In the past, he explains, options typically focussed on a specific factor. Which was cheaper, quicker, less risky?
“Now, you can look at options and compare and contrast suitability across numerous levels,” Shepherd-Smith says. “You can have an immediate view of the environmental impact, of the way design changes will affect the pace of build, of building orientations and their effects on passive shading, heat gain, cooling loads or airflow circulation. All this is in real time as you rotate the building.”
For engineers, the devil has always been in the detail. Certain design aspects seemed an excellent idea until, too far down the track, they weren’t. These outcomes directly affected the clients’ level of confidence around the project itself, and the reputation of the project team.
Technology offers superpowers
This ability to see into the future is just one of the many superpowers offered by technology. Others include:
- Seeing in the dark: Knowing exactly where every project is in real time, rather than waiting for historical reports and project team meetings
- Accurately predicting outcomes: Having the ability to rehearse scenarios via 3D modelling, augmented reality walkthroughs and other experiential methods
- Moving at the speed of thought: Testing with confidence the impacts of changes of design, materials, orientations, etc.
For some engineering businesses these competitive advantages have convinced them to take the technological transformation leap. Most have introduced technology into specific areas of their business. Others are yet to begin.
How then, does every business ensure its chosen technological journey has the desired results – particularly performance and profit?
It’s about people
There was once a fear that data-driven technologies such as AI were all about replacing people. As such technologies have matured, high-performing businesses have instead used technology to enable their people to do higher-value work.
In the above example, technology releases engineers from days or weeks of option analysis, instead allowing them to walk clients through a future-focussed series of design choices, to discover a solution that perfectly meets the client’s needs.
However, despite the powerful benefits of well-implemented technology, the transformation journey can be daunting.
“Sometimes, people try to position technology as a tool or widget that’s going to make everything fantastic. That’s an unrealistic expectation,” Shepherd-Smith says. “Sometimes there’s a slight reluctance because there’s a feeling within the organisation that there’s a degree of digital immaturity. That perception that you’ve got to be at the cutting edge of this journey is not accurate.”
“Actually, successful digital transformation is about people.”
Shepherd-Smith explains that the outcomes of any use of technology must align perfectly with what the end user requires. That’s where the real value is in the transformation journey, he says. To ensure this proper use of technology, Atkins develops ‘personas’ to envision the needs of the end user.
If the project is a sewage treatment plant, the project team first develops a deep understanding of the needs of the plant’s operations manager. What data do they need? What decisions do they need to make?
Or it might be crowd modelling in a railway station, having the ability to do robust modelling of how people will move during peak hour, but also seeing how things might change if there is a fire in one part of the station.
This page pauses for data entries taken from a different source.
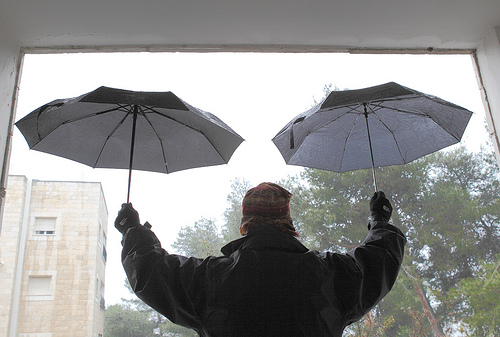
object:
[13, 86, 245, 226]
umbrella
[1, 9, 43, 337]
left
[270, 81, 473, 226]
umbrella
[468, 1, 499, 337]
right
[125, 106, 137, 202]
pole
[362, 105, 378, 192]
pole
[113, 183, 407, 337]
person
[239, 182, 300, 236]
hat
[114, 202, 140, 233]
glove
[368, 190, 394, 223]
glove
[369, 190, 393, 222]
right hand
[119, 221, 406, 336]
jacket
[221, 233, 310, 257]
collar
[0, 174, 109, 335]
building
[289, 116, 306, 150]
strap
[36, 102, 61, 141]
strap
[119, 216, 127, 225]
logo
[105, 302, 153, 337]
tree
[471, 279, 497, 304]
leaves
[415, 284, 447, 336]
trunk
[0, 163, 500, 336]
background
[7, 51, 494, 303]
sky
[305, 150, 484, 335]
tree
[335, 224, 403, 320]
arm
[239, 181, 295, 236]
head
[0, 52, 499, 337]
doorway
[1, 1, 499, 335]
building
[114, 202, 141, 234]
hand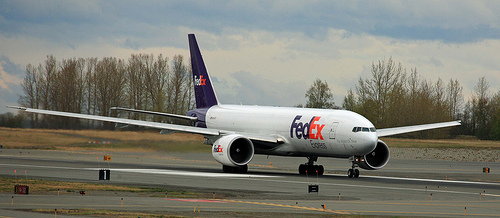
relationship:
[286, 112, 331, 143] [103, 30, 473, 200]
fedex on airplane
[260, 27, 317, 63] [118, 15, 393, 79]
clouds in sky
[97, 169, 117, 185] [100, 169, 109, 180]
sign says 1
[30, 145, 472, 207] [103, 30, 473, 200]
runway for airplane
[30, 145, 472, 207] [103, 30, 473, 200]
runway under airplane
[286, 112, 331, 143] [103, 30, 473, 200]
logo on airplane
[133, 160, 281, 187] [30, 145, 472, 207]
lines on road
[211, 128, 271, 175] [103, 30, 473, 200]
engine on airplane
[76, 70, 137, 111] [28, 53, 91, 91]
row of tree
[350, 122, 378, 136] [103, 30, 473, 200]
windows of airplane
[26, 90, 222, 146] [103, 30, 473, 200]
wing of airplane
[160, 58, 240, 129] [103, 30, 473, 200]
back of airplane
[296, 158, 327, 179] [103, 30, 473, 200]
wheels on airplane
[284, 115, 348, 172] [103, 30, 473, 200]
words on airplane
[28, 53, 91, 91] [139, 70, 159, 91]
tree without leaves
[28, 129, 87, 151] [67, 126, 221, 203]
grass on ground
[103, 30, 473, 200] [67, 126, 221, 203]
airplane on ground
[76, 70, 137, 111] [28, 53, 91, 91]
branches on tree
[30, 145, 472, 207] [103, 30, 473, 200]
roadway for airplane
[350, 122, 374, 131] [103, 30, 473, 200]
winshield on airplane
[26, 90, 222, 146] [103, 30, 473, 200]
wing on airplane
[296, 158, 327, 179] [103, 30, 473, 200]
wheels under airplane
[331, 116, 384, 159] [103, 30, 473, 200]
nose of airplane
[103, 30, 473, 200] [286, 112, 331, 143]
airplane from fedex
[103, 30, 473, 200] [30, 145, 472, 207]
airplane on tarmac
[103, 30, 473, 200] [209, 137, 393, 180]
airplane has engines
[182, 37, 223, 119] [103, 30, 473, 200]
tail of airplane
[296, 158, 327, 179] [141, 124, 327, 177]
wheels on groun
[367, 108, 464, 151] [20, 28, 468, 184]
left wing on airplane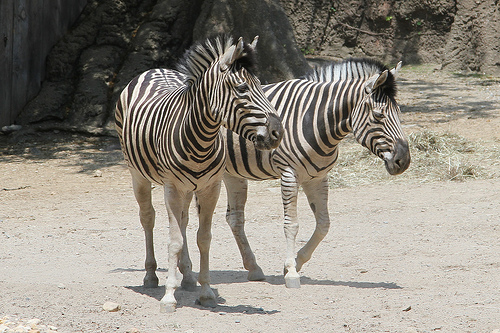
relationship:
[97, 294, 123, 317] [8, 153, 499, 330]
rock on dirt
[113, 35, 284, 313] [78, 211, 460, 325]
zebra on dirt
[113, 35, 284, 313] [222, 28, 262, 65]
zebra has ear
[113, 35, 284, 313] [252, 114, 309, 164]
zebra has nose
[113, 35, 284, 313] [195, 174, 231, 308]
zebra has leg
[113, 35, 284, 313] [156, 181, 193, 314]
zebra has leg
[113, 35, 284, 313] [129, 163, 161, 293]
zebra has leg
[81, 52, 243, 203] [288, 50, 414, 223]
zebra beside zebra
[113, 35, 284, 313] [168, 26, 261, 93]
zebra has mane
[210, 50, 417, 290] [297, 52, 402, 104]
zebra has mane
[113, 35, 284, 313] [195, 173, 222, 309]
zebra has leg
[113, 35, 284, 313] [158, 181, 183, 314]
zebra has leg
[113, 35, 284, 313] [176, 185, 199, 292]
zebra has leg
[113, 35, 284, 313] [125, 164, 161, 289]
zebra has leg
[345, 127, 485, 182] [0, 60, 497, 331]
bush on ground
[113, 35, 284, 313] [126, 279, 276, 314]
zebra has shadow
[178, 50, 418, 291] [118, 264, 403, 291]
zebra has shadow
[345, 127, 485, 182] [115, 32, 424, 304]
bush for zebras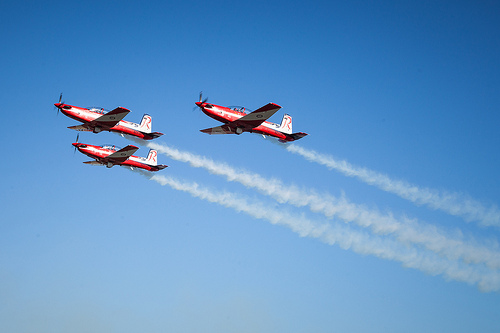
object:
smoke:
[137, 142, 500, 302]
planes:
[54, 88, 308, 172]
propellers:
[46, 93, 71, 116]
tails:
[277, 119, 309, 145]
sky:
[0, 3, 499, 332]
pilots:
[82, 92, 251, 175]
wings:
[244, 102, 281, 131]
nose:
[39, 93, 220, 164]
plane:
[192, 91, 306, 145]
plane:
[52, 92, 164, 147]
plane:
[72, 134, 170, 177]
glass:
[86, 90, 251, 176]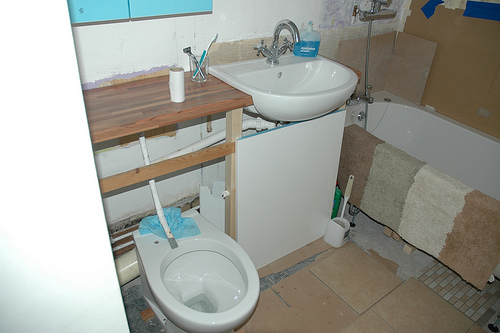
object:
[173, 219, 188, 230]
blue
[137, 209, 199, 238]
tissue paper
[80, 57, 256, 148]
shelf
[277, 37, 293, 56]
cold knob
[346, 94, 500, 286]
bathtub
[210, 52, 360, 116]
sink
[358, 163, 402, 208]
ground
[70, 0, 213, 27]
mirror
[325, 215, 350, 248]
holder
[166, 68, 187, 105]
paper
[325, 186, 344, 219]
toilet cleaner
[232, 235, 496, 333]
floor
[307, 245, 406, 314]
tiles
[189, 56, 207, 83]
cup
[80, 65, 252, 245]
table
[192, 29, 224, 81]
brush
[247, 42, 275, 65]
handle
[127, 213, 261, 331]
toilet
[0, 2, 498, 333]
bathroom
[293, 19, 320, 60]
soap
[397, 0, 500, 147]
cardboard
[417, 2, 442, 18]
tape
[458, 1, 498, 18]
tape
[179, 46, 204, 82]
razor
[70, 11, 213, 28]
bottom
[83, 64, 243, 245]
stand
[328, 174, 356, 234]
brush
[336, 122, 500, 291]
rug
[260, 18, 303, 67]
faucet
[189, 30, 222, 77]
tooth brush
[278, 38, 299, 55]
handle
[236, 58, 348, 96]
circle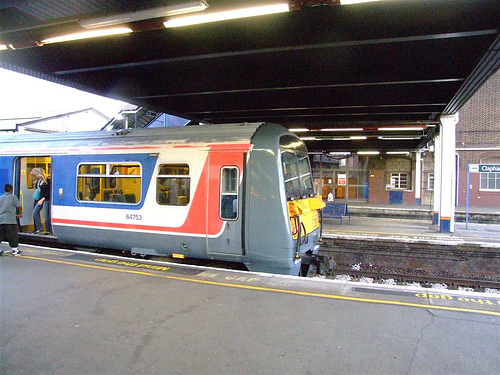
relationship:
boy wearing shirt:
[0, 183, 23, 256] [3, 191, 20, 225]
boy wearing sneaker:
[0, 185, 25, 257] [11, 247, 21, 256]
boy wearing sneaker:
[0, 185, 25, 257] [0, 246, 7, 256]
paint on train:
[0, 121, 327, 277] [0, 121, 333, 283]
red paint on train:
[203, 207, 221, 229] [1, 90, 348, 270]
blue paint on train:
[1, 154, 156, 210] [0, 121, 333, 283]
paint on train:
[2, 115, 327, 280] [2, 131, 315, 263]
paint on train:
[284, 193, 330, 237] [0, 121, 333, 283]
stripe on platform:
[1, 242, 497, 316] [2, 240, 499, 372]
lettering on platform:
[89, 252, 172, 273] [2, 240, 499, 372]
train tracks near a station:
[317, 232, 499, 287] [2, 0, 497, 225]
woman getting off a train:
[28, 165, 47, 235] [0, 121, 333, 283]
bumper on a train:
[283, 191, 338, 233] [0, 102, 343, 277]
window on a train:
[71, 159, 145, 211] [0, 121, 333, 283]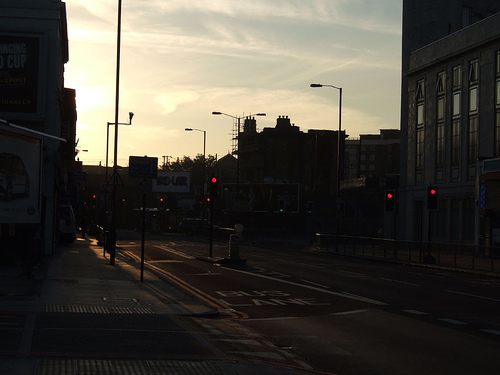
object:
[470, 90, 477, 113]
windows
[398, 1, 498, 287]
building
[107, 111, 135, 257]
traffic cam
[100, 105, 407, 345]
tall street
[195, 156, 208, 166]
leaves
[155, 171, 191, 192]
sign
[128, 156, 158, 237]
building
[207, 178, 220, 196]
lamp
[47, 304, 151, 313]
manhole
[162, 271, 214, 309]
line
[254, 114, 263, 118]
street light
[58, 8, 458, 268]
dawn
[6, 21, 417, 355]
scene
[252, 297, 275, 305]
writing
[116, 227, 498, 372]
pavement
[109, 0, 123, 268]
pole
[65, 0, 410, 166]
sky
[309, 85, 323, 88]
lights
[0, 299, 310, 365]
driveway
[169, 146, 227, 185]
tree top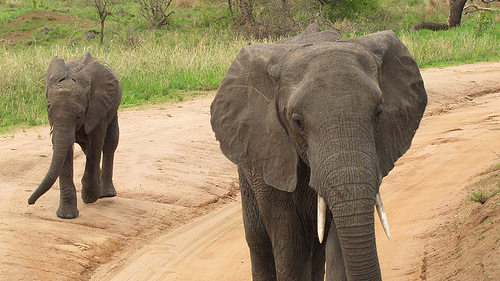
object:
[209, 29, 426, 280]
elephant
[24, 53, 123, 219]
elephant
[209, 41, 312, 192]
right ear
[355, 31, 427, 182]
left ear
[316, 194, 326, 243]
tusk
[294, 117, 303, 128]
eye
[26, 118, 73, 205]
trunk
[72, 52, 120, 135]
left ear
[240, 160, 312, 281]
front leg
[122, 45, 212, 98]
grass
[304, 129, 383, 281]
trunk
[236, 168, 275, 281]
leg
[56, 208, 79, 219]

“Once you break down that persona, you get a real sense of where the value is going to sit for the client. Then you can start to think about how you go about setting up the project, about the application of technology to something really useful. That drives dimensional value,” Shepherd-Smith says.
“So, rather than seeing it as digitising a process, the main challenges are instead about people. The digital journey drives us to work in a people-centric way, to produce better quality and more predictable outcomes and, therefore, higher value.”